▶ _REQUIRED ACTION_:
Search each line below for the word "name" and list those that contain it.

○ ○ ○ ○

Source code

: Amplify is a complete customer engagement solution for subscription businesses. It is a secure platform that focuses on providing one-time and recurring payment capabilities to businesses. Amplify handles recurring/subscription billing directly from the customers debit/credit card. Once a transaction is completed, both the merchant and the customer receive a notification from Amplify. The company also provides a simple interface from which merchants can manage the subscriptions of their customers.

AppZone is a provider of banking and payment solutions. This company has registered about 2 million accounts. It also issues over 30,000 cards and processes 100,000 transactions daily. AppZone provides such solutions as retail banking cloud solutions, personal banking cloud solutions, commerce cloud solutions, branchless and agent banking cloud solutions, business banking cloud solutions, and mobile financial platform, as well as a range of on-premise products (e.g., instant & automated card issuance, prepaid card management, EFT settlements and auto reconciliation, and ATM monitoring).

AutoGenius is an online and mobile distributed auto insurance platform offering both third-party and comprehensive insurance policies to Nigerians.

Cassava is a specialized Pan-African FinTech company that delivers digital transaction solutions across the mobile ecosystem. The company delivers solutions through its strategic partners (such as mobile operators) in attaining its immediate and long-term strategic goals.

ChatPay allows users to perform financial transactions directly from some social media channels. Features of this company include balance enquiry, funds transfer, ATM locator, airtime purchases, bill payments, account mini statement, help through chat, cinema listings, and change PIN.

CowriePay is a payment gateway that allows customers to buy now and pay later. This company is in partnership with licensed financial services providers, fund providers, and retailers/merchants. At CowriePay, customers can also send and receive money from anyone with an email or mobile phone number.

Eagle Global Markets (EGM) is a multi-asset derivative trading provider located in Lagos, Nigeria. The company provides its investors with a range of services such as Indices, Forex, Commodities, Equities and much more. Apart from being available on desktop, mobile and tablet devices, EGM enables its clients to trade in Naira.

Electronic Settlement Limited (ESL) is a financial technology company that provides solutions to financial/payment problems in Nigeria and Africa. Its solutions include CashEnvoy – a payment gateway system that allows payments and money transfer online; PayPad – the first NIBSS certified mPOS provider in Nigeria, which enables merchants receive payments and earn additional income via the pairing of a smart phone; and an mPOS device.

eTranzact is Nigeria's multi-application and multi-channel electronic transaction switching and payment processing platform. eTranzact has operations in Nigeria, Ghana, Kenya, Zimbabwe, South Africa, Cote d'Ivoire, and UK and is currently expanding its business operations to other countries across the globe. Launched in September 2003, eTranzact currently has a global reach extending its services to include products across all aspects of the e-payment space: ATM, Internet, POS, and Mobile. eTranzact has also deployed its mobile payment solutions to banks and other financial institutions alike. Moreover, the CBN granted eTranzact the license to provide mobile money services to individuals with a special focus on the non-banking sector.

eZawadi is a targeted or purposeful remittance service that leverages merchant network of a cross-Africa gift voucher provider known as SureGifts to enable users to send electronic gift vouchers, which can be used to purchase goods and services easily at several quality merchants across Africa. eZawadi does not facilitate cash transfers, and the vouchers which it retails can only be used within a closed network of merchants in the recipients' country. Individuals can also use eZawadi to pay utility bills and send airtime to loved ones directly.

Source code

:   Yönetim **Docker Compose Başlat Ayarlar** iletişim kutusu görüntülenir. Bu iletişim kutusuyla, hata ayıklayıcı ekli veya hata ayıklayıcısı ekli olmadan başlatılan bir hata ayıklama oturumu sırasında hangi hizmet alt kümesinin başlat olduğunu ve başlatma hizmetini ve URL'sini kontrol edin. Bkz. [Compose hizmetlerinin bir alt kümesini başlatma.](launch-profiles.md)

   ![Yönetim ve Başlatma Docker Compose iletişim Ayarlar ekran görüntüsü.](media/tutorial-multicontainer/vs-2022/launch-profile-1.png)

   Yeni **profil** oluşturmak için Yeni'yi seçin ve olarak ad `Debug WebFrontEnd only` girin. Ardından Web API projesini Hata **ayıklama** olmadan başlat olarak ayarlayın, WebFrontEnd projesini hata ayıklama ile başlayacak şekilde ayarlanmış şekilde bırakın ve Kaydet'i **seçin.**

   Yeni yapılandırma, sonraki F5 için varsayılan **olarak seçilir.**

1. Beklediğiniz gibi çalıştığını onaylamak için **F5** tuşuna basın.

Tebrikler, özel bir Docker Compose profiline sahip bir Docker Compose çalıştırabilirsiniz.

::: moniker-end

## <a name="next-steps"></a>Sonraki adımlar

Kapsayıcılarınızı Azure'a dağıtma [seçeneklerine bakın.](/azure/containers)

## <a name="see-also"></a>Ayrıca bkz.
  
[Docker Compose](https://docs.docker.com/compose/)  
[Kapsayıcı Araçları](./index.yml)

○ ○ ○ ○

▶ _WRITTEN REPLY_:
## <a name="next-steps"></a>Sonraki adımlar
## <a name="see-also"></a>Ayrıca bkz.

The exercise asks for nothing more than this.